В пьесе засушенная схоластика отставного солдата Цифиркина и семинариста Кутейкина сталкивается со здравым смыслом Простаковых. Замечателен пассаж, когда Митрофану дают задачу: сколько денег пришлось бы на каждого, если б он нашел с двумя товарищами триста рублей? Проповедь справедливости и морали, которую со всей язвительностью вкладывает в этот эпизод автор, сводится на нет мощным инстинктом здравого смысла г-жи Простаковой. В ее простодушном энергичном протесте – некрасивая, но естественная логика: “Врет он, друг мой сердечный! Нашед деньги, ни с кем не делись. Все себе возьми, Митрофанушка! Не учись этой дурацкой науке”.
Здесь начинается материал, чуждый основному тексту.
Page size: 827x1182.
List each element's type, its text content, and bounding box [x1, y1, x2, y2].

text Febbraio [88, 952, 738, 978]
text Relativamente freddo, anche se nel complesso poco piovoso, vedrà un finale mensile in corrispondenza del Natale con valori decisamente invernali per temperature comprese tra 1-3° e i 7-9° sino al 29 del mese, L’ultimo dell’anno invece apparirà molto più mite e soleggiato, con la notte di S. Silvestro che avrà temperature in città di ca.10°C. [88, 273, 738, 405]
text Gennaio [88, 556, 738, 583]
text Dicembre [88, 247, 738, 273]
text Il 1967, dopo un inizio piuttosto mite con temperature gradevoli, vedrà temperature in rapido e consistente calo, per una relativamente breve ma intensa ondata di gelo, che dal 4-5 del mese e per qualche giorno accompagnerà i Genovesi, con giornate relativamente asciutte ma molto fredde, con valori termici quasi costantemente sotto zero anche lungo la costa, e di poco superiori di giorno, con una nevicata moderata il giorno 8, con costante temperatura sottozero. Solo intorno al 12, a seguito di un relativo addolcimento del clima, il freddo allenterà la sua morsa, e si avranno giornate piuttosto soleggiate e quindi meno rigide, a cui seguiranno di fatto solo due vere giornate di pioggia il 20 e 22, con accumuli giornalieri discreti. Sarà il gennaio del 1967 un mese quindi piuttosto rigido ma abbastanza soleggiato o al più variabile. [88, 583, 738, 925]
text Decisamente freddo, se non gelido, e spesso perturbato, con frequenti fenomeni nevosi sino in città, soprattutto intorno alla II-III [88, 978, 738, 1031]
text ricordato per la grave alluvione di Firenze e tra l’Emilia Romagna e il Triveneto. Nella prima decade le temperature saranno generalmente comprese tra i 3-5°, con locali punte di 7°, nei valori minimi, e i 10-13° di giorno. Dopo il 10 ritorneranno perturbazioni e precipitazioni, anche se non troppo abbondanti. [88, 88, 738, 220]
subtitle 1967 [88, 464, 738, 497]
Недоросль дурацкой науке учиться, собственно говоря, и не думает. У этого дремучего юнца – в отличие от Стародума и его окружения – понятия обо всем свои, неуклюжие, неартикулированные, но и не заемные, не зазубренные. Многие поколения школьников усваивают – как смешон, глуп и нелеп Митрофан на уроке грамматики. Этот свирепый стереотип мешает понять, что пародия получилась – вероятно, вопреки желанию автора – не на невежество, а на науку, на все эти правила фонетики, морфологии и синтаксиса.
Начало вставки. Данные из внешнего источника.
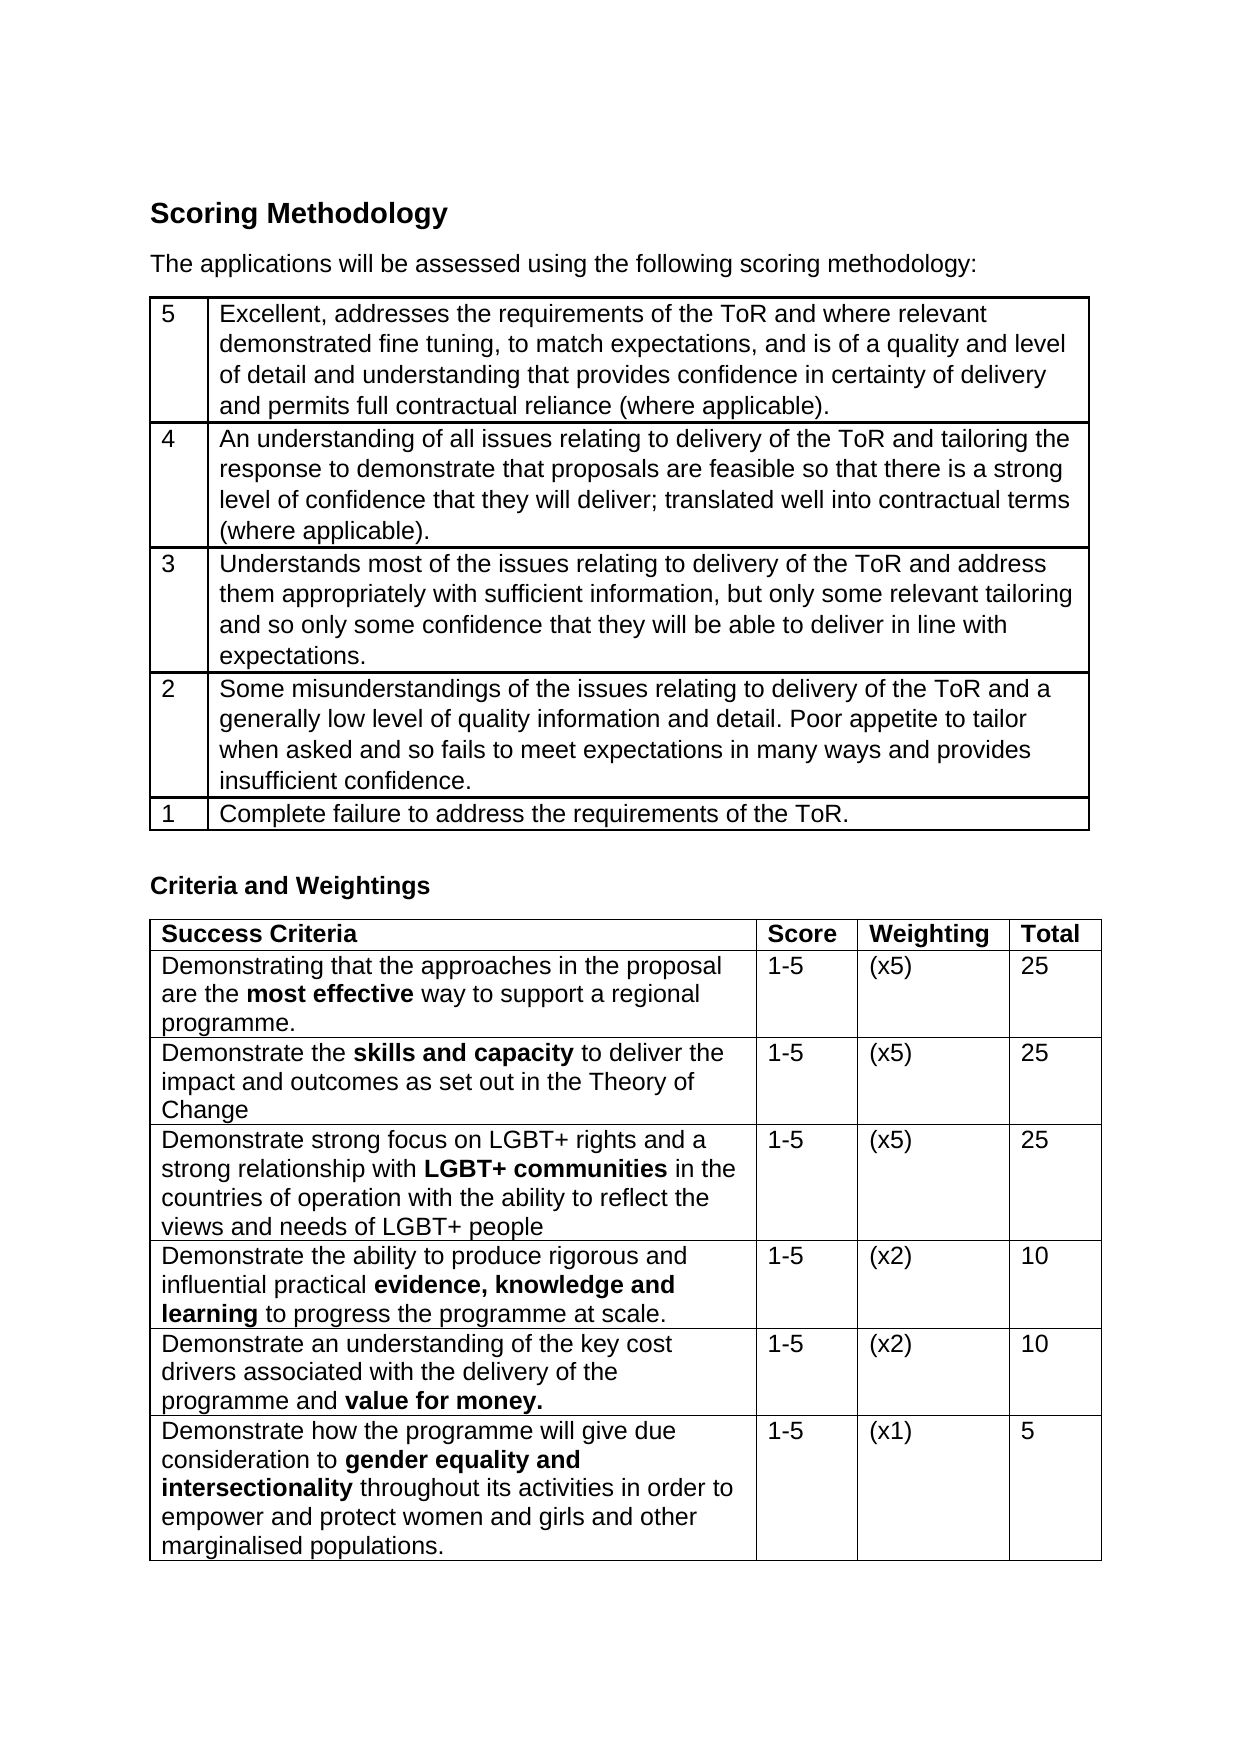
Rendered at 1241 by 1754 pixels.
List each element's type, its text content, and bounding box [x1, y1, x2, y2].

table_cell 1-5 [757, 1329, 857, 1415]
table_cell Demonstrate an understanding of the key cost drivers associated with the delivery of the programme and value for money. [151, 1329, 756, 1415]
table_cell 25 [1010, 951, 1101, 1037]
table_header 5 [151, 299, 207, 421]
table_cell Demonstrate the skills and capacity to deliver the impact and outcomes as set out in the Theory of Change [151, 1038, 756, 1124]
table_cell 1-5 [757, 1125, 857, 1240]
text Criteria and Weightings [150, 871, 1090, 900]
table_cell Demonstrate the ability to produce rigorous and influential practical evidence, knowledge and learning to progress the programme at scale. [151, 1241, 756, 1328]
table_cell An understanding of all issues relating to delivery of the ToR and tailoring the response to demonstrate that proposals are feasible so that there is a strong level of confidence that they will deliver; translated well into contractual terms (where applicable). [209, 424, 1088, 546]
table_cell 1-5 [757, 1038, 857, 1124]
table_cell (x2) [858, 1329, 1009, 1415]
text Scoring Methodology [150, 197, 1090, 230]
table_cell 10 [1010, 1329, 1101, 1415]
table_cell 25 [1010, 1038, 1101, 1124]
table_cell Demonstrating that the approaches in the proposal are the most effective way to support a regional programme. [151, 951, 756, 1037]
table_cell 1 [151, 799, 207, 829]
table_header Excellent, addresses the requirements of the ToR and where relevant demonstrated fine tuning, to match expectations, and is of a quality and level of detail and understanding that provides confidence in certainty of delivery and permits full contractual reliance (where applicable). [209, 299, 1088, 421]
table_cell 3 [151, 549, 207, 671]
table_cell (x5) [858, 1125, 1009, 1240]
table_cell (x5) [858, 951, 1009, 1037]
table_header Success Criteria [151, 920, 756, 950]
table_cell 2 [151, 674, 207, 796]
table_header Score [757, 920, 857, 950]
table_cell 1-5 [757, 1241, 857, 1328]
table_cell Understands most of the issues relating to delivery of the ToR and address them appropriately with sufficient information, but only some relevant tailoring and so only some confidence that they will be able to deliver in line with expectations. [209, 549, 1088, 671]
table_cell 1-5 [757, 951, 857, 1037]
table_cell 10 [1010, 1241, 1101, 1328]
table_header Weighting [858, 920, 1009, 950]
table_cell (x2) [858, 1241, 1009, 1328]
table_cell (x5) [858, 1038, 1009, 1124]
table_cell (x1) [858, 1416, 1009, 1560]
table_cell Demonstrate how the programme will give due consideration to gender equality and intersectionality throughout its activities in order to empower and protect women and girls and other marginalised populations. [151, 1416, 756, 1560]
table_cell Demonstrate strong focus on LGBT+ rights and a strong relationship with LGBT+ communities in the countries of operation with the ability to reflect the views and needs of LGBT+ people [151, 1125, 756, 1240]
table_cell Complete failure to address the requirements of the ToR. [209, 799, 1088, 829]
text The applications will be assessed using the following scoring methodology: [150, 249, 1090, 278]
table_cell 4 [151, 424, 207, 546]
table_cell 1-5 [757, 1416, 857, 1560]
table_cell 5 [1010, 1416, 1101, 1560]
table_cell Some misunderstandings of the issues relating to delivery of the ToR and a generally low level of quality information and detail. Poor appetite to tailor when asked and so fails to meet expectations in many ways and provides insufficient confidence. [209, 674, 1088, 796]
table_header Total [1010, 920, 1101, 950]
table_cell 25 [1010, 1125, 1101, 1240]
Правдин. Дверь, например, какое имя: существительное или прилагательное?
Митрофан. Дверь, котора дверь?
Правдин. Котора дверь! Вот эта.
Митрофан. Эта? Прилагательна.
Правдин. Почему ж?
Митрофан. Потому что она приложена к своему месту. Вон у чулана шеста неделя дверь стоит еще не навешена: так та покамест существительна?
Двести лет смеются над недорослевой глупостью, как бы не замечая, что он мало того что остроумен и точен, но и в своем глубинном проникновении в суть вещей, в стихийной индивидуализации всего существующего, в одухотворении неживого окружающего мира – в известном смысле предтеча Андрея Платонова. А что касается способа словоизъявления, Митрофан – один из родоначальников целого стилевого течения современной прозы: мог ведь Марамзин написать – “умом головы” или Довлатов – “отморозил пальцы ног и уши головы”.
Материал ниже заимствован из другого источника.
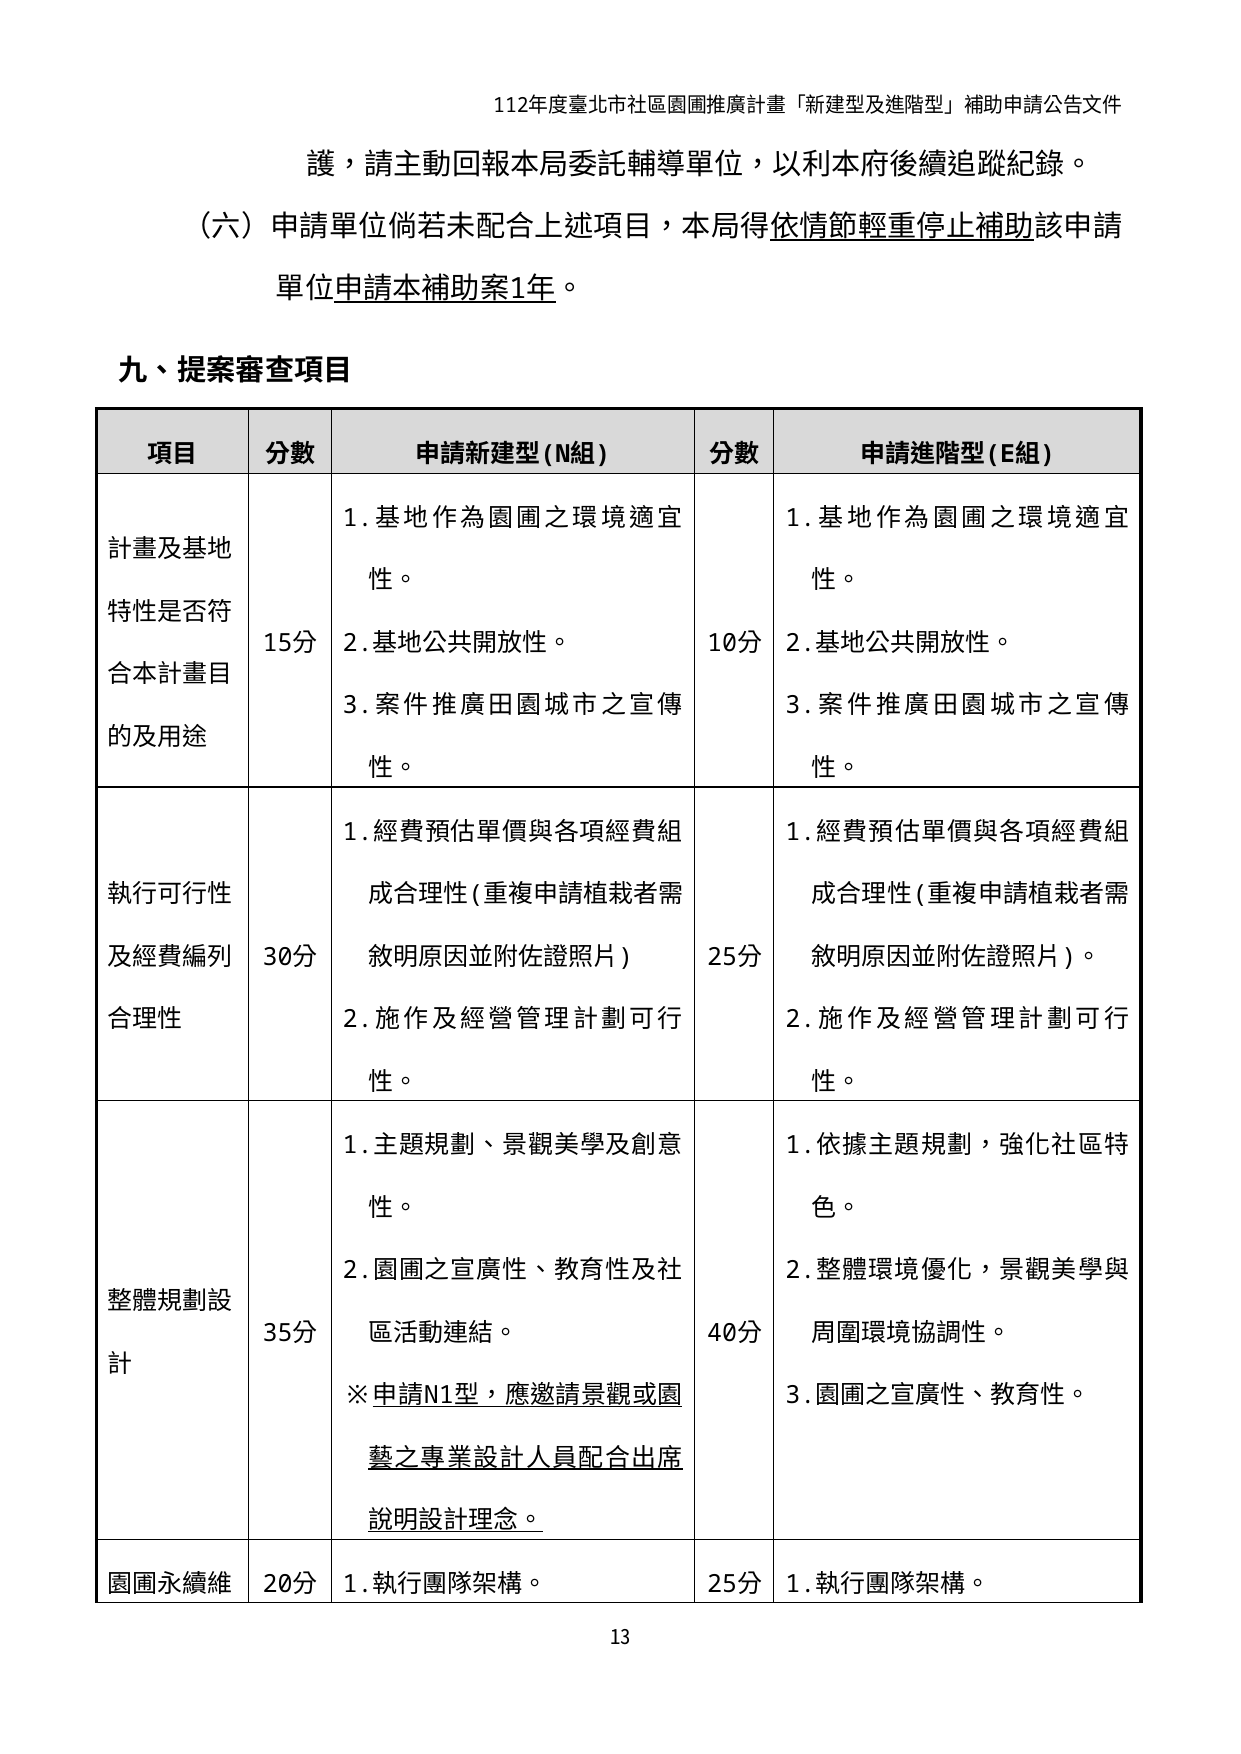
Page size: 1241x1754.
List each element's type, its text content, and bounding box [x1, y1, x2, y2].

Простые и внятные истины отрицательных и осужденных школой Простаковых блистают на сером суконном фоне прописных упражнений положительных персонажей. Даже о такой деликатной материи, как любовь, эти грубые, необразованные люди умеют сказать выразительнее и ярче.
Красавчик Милон путается в душевных признаниях, как в плохо заученном уроке: “Душа благородная!.. Нет, не могу скрывать более моего сердечного чувства… Нет. Добродетель твоя извлекает силою своею все таинство души моей. Если мое сердце добродетельно, если сто́ит оно быть счастливо, от тебя зависит сделать его счастье”. Здесь сбивчивость не столько от волнения, сколько от забывчивости: что-то такое Милон прочел в перерывах между занятиями строевой подготовкой – что-нибудь из Фенелона, из моралистического трактата “О воспитании девиц”.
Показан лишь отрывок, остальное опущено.